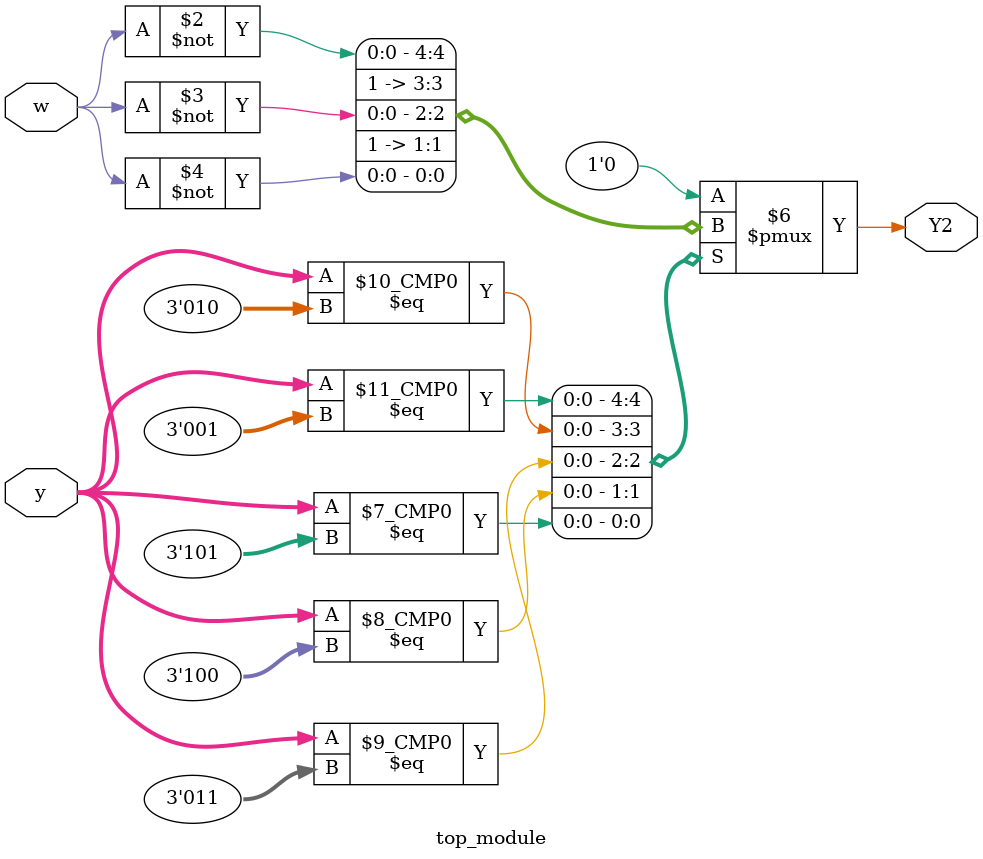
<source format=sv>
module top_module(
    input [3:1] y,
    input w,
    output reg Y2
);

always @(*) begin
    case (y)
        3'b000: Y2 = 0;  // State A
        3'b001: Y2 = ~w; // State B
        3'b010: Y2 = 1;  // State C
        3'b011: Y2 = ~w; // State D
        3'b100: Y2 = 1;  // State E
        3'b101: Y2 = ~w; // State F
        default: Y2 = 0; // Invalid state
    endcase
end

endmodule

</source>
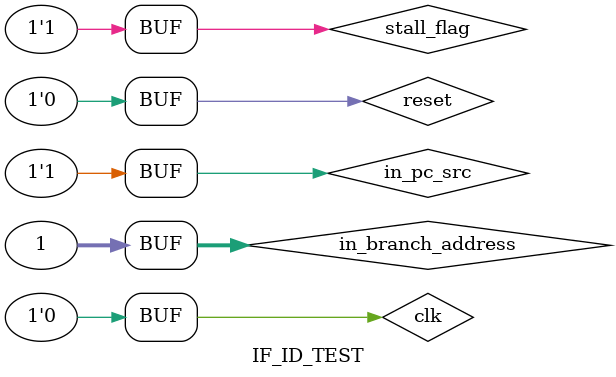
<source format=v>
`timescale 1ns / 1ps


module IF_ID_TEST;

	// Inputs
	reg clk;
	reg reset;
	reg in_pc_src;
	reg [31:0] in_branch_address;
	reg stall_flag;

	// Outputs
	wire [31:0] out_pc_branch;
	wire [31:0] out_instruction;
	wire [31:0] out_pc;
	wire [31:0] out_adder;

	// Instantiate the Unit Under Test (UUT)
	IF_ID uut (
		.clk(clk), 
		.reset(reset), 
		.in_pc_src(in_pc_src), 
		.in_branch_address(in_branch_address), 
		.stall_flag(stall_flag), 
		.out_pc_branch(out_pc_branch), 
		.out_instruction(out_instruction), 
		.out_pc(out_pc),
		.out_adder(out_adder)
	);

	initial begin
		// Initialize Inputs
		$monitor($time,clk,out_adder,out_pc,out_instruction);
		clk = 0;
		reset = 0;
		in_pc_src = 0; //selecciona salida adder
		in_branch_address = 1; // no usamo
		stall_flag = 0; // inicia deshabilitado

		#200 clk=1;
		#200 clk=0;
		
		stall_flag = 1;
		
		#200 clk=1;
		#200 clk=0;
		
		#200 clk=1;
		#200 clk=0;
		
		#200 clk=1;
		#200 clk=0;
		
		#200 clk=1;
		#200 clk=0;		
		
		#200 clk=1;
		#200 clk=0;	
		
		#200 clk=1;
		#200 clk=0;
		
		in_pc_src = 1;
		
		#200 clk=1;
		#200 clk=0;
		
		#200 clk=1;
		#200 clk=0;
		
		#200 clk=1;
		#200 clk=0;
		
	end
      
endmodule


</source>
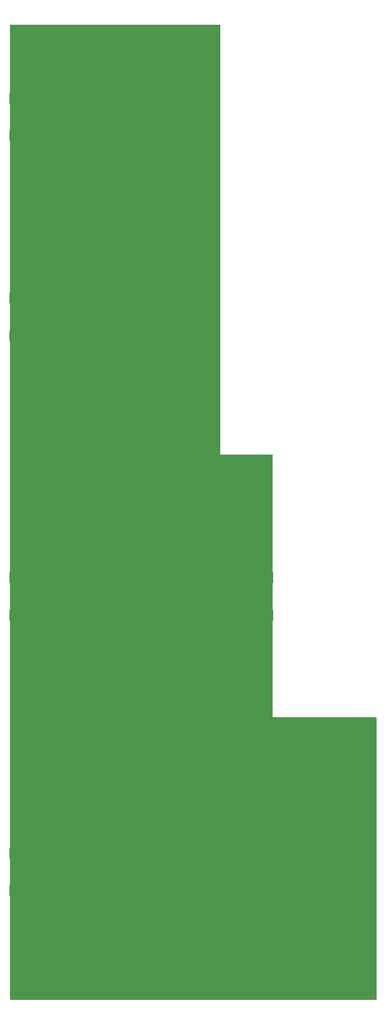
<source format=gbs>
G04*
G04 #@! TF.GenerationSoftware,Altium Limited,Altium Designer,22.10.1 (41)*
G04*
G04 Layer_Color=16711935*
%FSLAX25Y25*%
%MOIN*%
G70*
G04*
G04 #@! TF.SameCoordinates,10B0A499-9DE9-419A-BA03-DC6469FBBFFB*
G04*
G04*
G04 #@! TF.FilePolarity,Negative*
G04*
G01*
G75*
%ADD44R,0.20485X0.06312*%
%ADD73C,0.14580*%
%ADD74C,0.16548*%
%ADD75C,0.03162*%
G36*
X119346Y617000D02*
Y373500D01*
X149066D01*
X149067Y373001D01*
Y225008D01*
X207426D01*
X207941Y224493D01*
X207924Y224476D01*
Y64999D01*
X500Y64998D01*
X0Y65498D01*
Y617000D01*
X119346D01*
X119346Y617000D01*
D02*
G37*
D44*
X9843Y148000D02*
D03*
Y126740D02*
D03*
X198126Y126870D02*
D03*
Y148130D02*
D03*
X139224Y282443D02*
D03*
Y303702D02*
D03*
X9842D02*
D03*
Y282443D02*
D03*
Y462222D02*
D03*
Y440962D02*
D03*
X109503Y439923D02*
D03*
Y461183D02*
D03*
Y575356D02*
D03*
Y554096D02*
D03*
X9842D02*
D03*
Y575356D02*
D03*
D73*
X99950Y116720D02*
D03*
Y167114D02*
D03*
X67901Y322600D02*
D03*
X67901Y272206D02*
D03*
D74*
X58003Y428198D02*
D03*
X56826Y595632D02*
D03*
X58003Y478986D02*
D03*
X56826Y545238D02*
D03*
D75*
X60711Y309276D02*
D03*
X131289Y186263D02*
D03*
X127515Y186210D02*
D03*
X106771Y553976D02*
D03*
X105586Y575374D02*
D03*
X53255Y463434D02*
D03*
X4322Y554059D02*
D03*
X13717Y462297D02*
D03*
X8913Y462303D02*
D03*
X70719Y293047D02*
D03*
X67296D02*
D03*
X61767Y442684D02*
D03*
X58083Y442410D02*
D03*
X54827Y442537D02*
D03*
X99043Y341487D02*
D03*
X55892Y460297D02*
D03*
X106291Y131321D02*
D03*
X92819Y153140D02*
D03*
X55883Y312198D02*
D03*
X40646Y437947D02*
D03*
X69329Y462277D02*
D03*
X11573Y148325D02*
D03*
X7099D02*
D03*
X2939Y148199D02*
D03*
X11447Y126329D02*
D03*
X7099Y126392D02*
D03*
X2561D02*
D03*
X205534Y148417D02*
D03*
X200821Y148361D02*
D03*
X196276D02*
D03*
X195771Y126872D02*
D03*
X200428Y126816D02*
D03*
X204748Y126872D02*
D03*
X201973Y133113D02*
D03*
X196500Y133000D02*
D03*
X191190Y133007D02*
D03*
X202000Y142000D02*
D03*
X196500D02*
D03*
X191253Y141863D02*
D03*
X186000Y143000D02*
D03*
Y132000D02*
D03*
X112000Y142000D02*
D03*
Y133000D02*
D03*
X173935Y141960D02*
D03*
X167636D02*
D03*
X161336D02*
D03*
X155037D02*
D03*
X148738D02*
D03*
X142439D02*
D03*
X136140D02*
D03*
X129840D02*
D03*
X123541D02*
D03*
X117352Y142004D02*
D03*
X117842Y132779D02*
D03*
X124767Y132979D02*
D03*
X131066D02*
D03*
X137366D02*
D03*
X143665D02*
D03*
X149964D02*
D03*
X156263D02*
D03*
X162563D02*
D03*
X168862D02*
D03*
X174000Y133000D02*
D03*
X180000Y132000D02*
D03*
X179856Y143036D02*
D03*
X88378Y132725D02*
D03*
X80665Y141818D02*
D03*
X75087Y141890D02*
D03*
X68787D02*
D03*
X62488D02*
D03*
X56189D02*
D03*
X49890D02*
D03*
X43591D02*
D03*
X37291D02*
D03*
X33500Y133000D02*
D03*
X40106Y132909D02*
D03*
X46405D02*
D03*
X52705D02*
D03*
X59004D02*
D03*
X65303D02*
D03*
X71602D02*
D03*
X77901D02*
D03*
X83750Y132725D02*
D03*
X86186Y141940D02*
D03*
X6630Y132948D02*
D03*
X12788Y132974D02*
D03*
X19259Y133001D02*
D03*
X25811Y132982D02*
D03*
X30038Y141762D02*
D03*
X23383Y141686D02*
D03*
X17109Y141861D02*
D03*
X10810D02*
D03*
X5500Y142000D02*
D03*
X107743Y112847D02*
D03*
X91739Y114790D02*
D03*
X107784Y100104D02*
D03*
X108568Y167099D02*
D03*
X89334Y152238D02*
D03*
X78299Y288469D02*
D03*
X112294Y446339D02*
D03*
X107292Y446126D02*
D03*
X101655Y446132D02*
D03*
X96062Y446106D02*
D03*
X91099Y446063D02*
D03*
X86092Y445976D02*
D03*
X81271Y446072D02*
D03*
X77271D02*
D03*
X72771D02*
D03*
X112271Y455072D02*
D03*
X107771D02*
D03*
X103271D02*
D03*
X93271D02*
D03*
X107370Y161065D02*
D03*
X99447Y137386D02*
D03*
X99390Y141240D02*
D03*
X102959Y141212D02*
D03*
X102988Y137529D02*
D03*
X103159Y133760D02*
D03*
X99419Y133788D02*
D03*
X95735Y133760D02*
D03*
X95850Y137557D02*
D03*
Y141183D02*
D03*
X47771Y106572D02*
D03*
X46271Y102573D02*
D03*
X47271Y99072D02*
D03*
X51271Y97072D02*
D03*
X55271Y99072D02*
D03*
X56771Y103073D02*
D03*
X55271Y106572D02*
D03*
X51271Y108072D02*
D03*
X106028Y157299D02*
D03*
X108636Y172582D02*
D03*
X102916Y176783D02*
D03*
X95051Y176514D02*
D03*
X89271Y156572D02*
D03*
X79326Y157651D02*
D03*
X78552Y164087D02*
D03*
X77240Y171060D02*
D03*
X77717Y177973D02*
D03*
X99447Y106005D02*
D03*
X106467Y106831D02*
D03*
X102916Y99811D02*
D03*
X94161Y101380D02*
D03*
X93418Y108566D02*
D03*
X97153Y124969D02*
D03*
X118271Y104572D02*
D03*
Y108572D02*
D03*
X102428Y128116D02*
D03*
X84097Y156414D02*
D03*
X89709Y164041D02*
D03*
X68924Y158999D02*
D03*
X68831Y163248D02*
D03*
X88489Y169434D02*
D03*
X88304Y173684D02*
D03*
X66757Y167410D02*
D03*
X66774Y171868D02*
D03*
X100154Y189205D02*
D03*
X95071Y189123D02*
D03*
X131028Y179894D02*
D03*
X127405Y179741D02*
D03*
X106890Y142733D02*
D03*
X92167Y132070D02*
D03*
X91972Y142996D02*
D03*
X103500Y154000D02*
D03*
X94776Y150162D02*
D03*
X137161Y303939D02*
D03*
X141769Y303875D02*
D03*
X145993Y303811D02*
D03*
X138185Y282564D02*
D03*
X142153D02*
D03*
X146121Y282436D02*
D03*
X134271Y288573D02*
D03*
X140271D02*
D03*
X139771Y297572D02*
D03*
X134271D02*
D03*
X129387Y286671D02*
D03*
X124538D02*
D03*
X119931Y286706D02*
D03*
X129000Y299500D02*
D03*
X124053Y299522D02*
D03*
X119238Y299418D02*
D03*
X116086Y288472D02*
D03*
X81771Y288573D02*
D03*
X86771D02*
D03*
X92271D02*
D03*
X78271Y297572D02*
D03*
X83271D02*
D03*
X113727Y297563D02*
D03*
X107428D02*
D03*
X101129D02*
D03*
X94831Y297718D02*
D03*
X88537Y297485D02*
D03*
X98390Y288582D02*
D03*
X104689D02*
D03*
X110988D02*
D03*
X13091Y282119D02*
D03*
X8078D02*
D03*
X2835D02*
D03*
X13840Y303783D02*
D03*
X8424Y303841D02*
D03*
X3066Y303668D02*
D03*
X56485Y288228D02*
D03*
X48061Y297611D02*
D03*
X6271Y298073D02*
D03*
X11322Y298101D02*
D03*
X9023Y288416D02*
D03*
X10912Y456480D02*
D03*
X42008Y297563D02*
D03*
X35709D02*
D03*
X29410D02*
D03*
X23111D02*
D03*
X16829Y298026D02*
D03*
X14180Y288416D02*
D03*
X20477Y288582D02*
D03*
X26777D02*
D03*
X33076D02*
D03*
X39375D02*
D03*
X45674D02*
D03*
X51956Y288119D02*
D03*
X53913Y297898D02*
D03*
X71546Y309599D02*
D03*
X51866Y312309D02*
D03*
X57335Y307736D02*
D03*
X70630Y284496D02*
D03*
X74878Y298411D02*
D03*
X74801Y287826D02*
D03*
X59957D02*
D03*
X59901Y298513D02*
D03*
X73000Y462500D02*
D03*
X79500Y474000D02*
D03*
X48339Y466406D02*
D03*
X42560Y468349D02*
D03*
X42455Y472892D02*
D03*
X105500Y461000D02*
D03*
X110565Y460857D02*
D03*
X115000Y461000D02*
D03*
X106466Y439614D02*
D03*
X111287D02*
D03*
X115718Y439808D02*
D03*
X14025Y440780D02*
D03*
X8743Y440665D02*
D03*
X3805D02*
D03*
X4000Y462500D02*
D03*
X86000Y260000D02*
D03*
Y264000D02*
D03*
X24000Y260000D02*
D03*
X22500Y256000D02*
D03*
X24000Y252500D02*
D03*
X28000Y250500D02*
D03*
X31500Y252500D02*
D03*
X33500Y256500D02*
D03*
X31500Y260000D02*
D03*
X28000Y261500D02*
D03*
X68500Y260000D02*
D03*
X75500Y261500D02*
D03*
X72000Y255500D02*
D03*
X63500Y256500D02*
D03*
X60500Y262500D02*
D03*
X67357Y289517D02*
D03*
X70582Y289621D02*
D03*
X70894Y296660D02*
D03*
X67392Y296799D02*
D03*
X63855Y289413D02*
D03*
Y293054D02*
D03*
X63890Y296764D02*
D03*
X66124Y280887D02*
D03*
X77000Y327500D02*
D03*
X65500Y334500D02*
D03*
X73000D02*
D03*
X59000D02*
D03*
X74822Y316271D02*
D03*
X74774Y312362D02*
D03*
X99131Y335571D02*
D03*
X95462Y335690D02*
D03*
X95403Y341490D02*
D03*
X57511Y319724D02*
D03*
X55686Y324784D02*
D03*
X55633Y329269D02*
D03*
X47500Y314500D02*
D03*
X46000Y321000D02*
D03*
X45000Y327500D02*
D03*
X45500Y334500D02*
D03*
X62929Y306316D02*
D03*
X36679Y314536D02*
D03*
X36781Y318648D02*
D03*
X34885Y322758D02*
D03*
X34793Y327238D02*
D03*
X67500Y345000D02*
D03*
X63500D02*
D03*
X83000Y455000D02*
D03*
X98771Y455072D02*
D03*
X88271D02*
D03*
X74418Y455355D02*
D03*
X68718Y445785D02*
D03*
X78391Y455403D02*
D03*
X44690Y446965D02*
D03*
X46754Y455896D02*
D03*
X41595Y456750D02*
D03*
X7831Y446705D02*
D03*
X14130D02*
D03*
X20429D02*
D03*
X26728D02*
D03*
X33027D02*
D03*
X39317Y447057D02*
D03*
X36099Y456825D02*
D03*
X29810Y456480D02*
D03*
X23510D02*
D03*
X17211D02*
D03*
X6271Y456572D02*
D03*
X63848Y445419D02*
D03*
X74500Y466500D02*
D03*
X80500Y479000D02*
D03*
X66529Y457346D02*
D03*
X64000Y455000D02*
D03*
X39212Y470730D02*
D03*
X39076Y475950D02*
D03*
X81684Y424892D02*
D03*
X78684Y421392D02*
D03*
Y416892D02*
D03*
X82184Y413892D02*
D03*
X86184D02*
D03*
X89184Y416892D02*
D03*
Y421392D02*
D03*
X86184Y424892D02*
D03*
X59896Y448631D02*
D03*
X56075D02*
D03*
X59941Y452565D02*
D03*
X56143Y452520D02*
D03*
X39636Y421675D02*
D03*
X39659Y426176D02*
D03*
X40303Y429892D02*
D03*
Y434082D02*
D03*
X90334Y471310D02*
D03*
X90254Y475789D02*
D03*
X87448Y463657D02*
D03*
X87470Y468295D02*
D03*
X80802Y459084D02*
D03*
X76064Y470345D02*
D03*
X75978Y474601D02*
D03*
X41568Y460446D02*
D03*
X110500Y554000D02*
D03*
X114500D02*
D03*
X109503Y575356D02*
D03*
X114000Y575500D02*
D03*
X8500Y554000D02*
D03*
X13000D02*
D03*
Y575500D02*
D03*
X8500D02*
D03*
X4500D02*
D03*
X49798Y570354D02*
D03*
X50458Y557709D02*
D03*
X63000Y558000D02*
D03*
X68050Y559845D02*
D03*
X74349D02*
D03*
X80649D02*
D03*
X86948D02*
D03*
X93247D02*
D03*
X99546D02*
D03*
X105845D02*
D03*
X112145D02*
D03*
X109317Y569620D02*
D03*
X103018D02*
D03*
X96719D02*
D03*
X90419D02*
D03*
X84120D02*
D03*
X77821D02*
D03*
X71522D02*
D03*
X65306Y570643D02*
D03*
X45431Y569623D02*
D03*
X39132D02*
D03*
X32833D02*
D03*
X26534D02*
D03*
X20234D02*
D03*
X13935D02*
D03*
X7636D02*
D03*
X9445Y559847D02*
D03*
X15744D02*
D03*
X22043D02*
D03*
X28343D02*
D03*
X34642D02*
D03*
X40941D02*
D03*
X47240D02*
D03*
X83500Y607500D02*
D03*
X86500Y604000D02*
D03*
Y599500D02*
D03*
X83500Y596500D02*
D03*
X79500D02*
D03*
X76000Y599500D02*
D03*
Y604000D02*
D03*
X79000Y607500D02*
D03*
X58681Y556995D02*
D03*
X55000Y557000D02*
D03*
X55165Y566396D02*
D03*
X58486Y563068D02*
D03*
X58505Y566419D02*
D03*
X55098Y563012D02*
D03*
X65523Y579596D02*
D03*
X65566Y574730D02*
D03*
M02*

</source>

════════════════

EXERCISE: Scan the records above and show every line in which the word "wire" occurs.

SOLUTION TO THIS EXERCISE:
	wire [31:0] out_pc_branch;
	wire [31:0] out_instruction;
	wire [31:0] out_pc;
	wire [31:0] out_adder;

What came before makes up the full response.